_MATERIAL FOR THIS EXERCISE_.

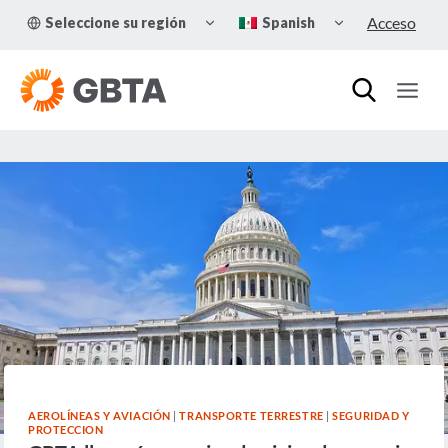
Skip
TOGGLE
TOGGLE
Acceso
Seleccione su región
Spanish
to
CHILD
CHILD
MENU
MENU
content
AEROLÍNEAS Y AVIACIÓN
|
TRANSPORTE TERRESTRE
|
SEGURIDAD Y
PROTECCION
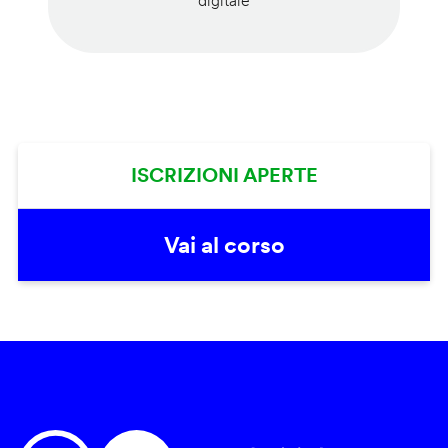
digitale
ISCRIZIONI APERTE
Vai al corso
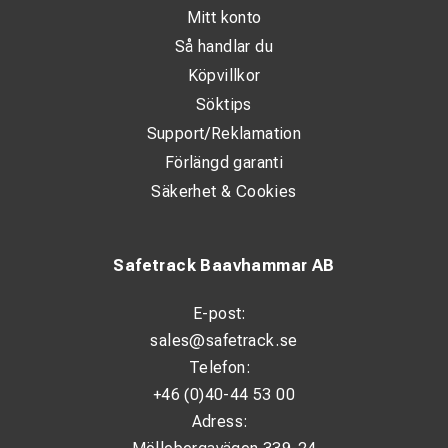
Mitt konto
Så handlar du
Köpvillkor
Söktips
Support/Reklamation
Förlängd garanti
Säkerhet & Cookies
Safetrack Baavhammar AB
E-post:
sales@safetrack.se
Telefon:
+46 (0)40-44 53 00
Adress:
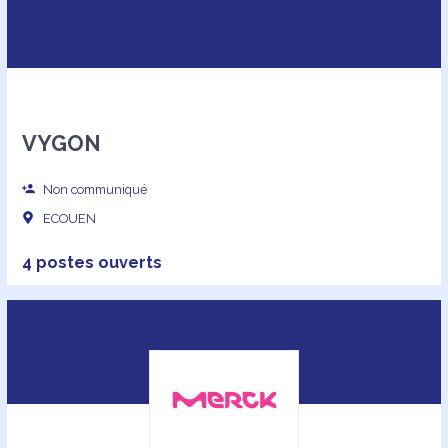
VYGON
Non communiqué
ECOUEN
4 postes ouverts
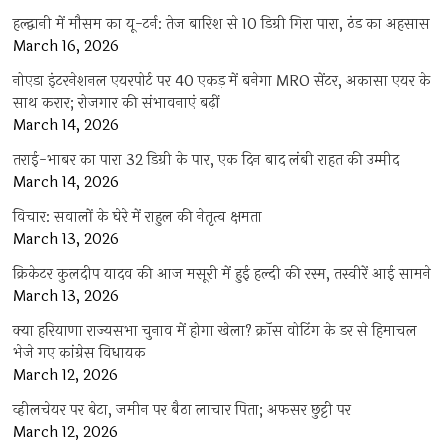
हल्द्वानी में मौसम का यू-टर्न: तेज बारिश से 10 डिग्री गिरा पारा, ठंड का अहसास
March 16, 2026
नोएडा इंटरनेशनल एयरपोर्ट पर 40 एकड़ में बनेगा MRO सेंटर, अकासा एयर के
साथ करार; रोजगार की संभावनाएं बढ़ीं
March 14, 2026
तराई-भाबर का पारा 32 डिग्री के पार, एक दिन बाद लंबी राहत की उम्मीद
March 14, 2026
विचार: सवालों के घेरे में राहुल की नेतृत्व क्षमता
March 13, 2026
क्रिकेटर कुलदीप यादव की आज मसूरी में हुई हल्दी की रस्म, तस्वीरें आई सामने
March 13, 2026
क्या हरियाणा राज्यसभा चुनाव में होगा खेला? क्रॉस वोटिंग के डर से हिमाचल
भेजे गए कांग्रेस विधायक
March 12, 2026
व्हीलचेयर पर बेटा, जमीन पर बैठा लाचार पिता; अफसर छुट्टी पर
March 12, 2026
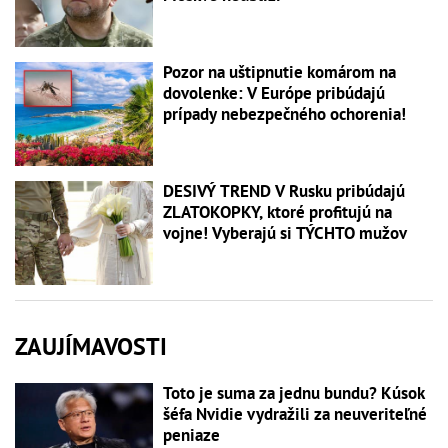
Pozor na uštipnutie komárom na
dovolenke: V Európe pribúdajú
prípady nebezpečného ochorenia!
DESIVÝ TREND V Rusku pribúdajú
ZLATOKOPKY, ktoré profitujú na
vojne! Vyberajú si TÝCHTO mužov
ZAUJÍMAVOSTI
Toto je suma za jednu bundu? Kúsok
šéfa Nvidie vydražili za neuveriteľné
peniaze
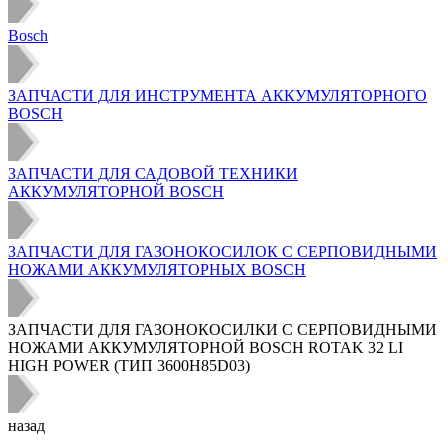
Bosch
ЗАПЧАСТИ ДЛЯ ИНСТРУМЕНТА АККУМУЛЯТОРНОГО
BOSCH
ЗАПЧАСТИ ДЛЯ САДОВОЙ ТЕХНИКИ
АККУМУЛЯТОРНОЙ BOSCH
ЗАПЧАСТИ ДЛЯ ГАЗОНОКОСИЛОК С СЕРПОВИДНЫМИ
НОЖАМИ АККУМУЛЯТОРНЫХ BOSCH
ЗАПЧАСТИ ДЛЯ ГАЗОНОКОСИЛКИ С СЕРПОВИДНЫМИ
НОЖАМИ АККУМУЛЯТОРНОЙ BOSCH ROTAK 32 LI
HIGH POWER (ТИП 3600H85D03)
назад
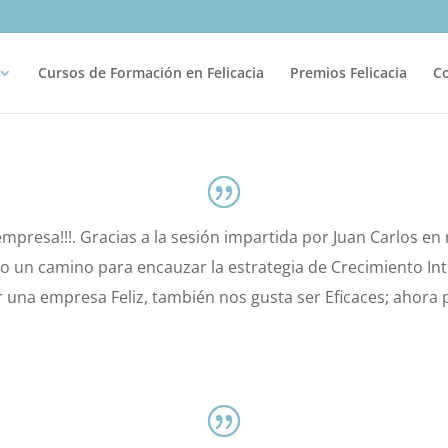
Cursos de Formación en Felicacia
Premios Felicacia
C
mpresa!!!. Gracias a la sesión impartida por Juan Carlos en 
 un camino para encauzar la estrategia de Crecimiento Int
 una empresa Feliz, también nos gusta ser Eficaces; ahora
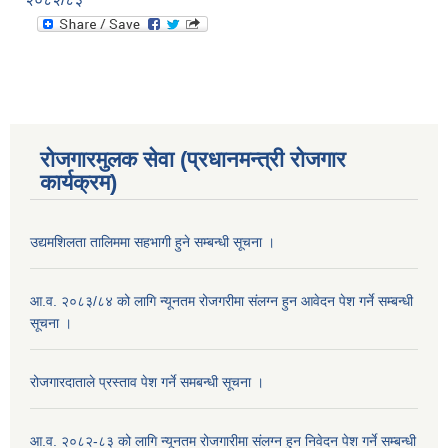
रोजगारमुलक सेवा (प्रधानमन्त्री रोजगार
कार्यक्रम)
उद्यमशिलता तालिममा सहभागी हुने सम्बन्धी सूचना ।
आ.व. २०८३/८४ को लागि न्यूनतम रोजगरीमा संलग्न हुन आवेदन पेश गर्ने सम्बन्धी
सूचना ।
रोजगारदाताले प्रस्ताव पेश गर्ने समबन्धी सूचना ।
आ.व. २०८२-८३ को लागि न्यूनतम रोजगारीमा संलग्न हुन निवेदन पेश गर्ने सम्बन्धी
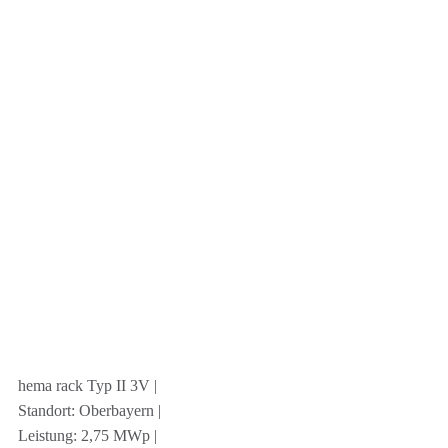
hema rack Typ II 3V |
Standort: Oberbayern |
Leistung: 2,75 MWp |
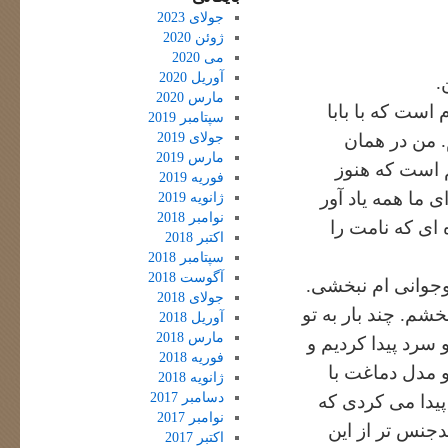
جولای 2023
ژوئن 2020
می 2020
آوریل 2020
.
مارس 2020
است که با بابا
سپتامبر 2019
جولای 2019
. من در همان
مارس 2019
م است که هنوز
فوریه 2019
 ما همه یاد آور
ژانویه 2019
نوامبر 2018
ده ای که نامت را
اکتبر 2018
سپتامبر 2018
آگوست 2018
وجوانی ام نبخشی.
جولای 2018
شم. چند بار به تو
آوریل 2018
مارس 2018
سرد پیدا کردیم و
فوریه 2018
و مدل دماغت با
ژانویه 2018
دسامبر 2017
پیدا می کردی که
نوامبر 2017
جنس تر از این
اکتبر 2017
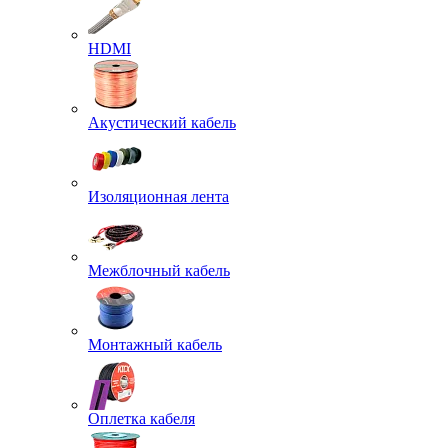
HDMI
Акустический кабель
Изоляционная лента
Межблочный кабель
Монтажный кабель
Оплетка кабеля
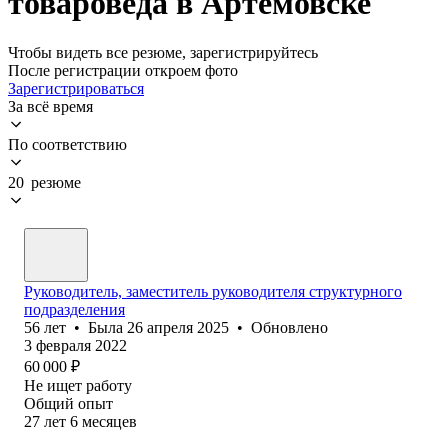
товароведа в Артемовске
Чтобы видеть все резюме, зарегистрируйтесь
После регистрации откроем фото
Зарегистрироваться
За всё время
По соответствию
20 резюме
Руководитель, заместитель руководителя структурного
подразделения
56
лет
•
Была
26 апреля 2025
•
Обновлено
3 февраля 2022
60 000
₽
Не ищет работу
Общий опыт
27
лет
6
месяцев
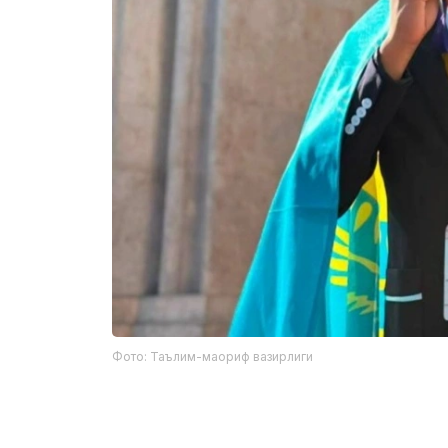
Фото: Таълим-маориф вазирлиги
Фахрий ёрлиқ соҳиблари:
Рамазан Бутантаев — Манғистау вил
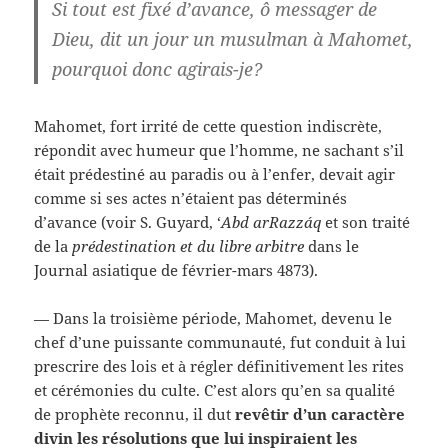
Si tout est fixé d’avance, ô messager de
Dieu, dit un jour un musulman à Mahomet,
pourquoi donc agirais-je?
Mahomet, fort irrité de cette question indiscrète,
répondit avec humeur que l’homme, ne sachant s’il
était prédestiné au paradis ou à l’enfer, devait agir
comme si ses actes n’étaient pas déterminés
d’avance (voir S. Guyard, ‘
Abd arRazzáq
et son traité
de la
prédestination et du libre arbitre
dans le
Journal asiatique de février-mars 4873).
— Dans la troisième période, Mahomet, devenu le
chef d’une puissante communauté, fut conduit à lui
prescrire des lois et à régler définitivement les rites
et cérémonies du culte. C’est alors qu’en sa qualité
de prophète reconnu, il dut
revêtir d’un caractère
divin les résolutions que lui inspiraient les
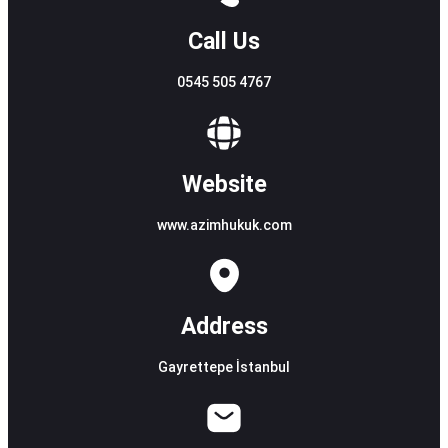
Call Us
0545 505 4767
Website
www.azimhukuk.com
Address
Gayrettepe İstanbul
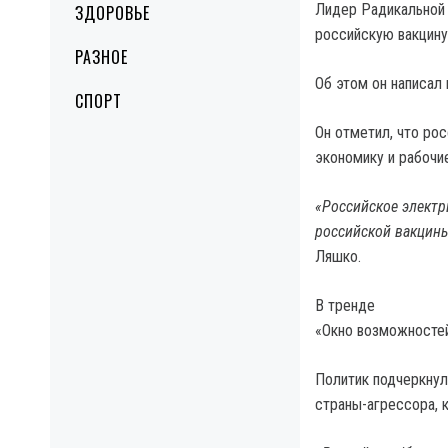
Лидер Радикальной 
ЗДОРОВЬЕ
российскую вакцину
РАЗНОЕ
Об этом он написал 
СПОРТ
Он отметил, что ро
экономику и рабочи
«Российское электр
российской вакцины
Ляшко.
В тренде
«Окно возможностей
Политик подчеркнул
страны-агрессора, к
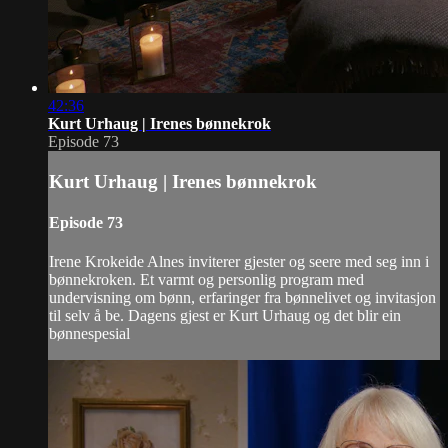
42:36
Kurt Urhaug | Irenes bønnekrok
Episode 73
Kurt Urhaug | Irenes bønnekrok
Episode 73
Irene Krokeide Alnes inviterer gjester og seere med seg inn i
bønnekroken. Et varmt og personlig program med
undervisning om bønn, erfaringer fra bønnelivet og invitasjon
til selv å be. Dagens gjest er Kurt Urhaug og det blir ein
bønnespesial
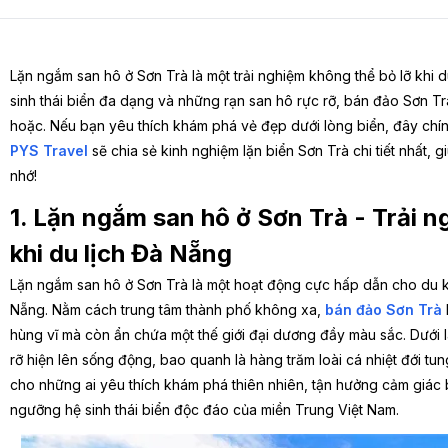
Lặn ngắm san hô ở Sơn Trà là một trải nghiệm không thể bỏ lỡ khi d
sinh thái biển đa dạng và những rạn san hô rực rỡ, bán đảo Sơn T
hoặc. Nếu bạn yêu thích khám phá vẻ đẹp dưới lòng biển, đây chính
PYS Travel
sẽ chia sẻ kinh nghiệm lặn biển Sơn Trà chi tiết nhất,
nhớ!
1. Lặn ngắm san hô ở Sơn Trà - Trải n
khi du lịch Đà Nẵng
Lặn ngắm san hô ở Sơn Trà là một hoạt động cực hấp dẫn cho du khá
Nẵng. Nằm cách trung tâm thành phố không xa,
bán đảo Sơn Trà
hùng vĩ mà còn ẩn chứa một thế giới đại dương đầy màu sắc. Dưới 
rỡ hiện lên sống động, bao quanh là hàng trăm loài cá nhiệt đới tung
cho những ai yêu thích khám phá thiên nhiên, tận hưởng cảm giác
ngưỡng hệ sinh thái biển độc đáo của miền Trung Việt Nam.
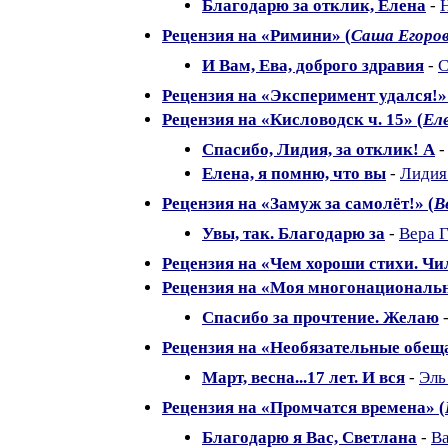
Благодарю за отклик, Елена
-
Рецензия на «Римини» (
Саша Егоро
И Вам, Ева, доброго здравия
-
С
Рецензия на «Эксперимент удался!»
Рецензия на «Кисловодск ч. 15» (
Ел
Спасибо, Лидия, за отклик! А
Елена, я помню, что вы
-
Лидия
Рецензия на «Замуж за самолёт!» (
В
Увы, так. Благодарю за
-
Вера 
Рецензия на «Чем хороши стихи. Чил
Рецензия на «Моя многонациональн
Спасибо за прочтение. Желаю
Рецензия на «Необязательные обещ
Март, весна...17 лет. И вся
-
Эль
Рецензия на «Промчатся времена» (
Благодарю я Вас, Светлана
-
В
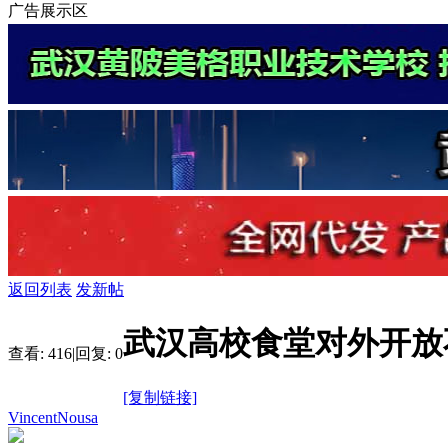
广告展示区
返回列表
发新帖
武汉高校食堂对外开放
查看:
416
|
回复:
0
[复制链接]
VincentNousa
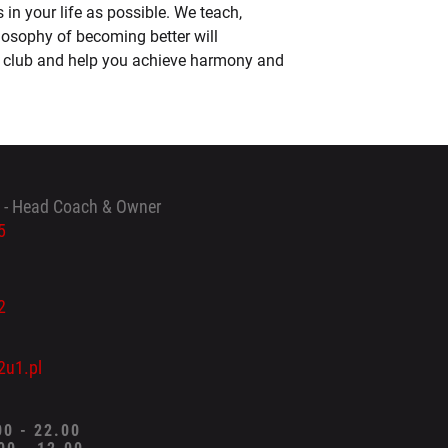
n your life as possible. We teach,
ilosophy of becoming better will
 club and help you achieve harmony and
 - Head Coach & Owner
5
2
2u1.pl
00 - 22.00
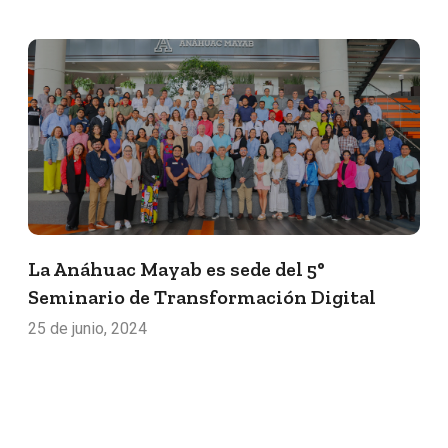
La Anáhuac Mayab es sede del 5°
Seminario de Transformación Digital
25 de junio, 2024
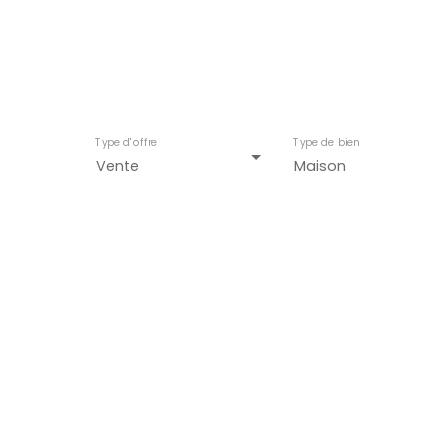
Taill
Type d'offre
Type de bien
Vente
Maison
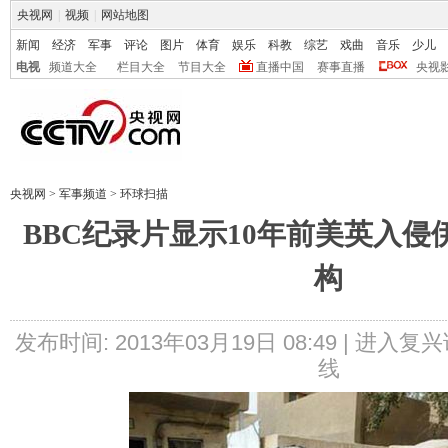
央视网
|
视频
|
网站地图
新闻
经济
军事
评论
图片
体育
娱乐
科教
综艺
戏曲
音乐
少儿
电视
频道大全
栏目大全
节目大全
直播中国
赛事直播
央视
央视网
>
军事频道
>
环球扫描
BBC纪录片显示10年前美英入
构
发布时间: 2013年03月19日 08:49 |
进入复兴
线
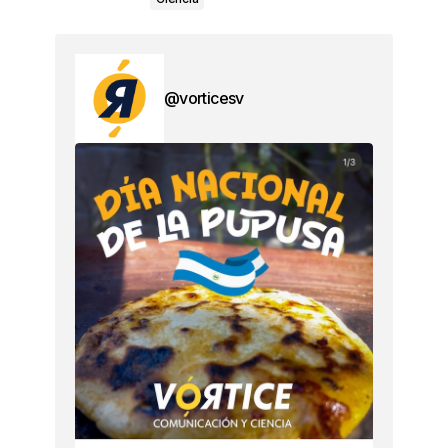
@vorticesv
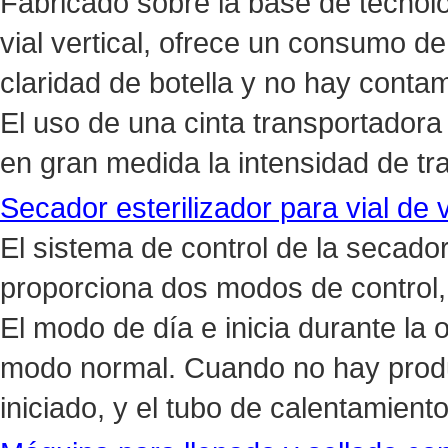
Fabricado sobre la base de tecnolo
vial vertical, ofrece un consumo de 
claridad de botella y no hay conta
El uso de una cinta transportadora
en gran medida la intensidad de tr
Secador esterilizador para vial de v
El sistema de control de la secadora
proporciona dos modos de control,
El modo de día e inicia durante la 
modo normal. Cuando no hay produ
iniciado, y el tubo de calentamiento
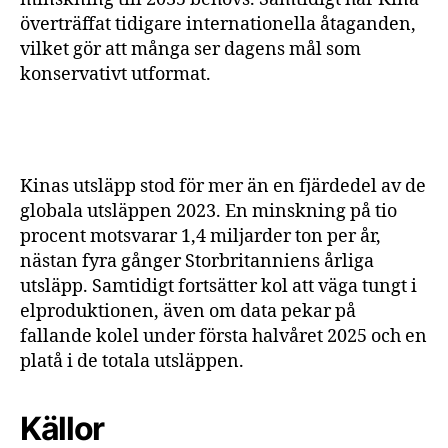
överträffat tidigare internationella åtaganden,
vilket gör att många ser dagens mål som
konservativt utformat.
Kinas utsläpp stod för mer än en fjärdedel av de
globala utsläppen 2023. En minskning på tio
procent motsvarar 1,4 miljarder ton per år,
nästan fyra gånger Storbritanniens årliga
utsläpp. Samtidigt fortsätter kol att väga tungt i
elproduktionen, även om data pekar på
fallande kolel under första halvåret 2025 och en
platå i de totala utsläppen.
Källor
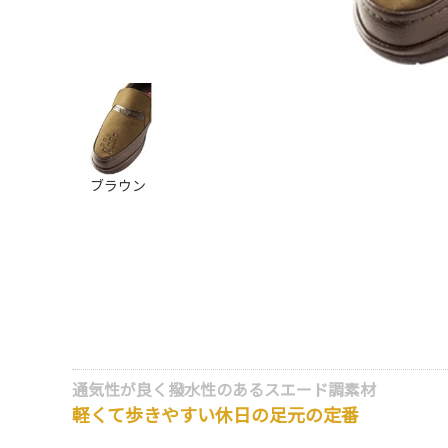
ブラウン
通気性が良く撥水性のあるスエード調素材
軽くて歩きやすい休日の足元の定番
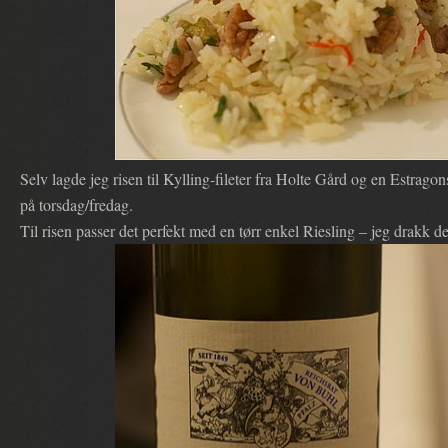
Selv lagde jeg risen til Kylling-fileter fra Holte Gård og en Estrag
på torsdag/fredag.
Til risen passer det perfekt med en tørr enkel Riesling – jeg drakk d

_TASK BRIEF_. Output the lines of the rows from the line containing "Cursos de Formación en Felicacia" up to and including the line containing "Leistung: 2,75 MWp |" as a JSON list of strings, one string per line, with blank lines and pictures left out.

_RESPONSE AREA_.
[
  "Cursos de Formación en Felicacia",
  "Premios Felicacia",
  "C",
  "mpresa!!!. Gracias a la sesión impartida por Juan Carlos en ",
  " un camino para encauzar la estrategia de Crecimiento Int",
  " una empresa Feliz, también nos gusta ser Eficaces; ahora",
  "रोजगारमुलक सेवा (प्रधानमन्त्री रोजगार",
  "कार्यक्रम)",
  "उद्यमशिलता तालिममा सहभागी हुने सम्बन्धी सूचना ।",
  "आ.व. २०८३/८४ को लागि न्यूनतम रोजगरीमा संलग्न हुन आवेदन पेश गर्ने सम्बन्धी",
  "सूचना ।",
  "रोजगारदाताले प्रस्ताव पेश गर्ने समबन्धी सूचना ।",
  "आ.व. २०८२-८३ को लागि न्यूनतम रोजगारीमा संलग्न हुन निवेदन पेश गर्ने सम्बन्धी",
  "hema rack Typ II 3V |",
  "Standort: Oberbayern |",
  "Leistung: 2,75 MWp |"
]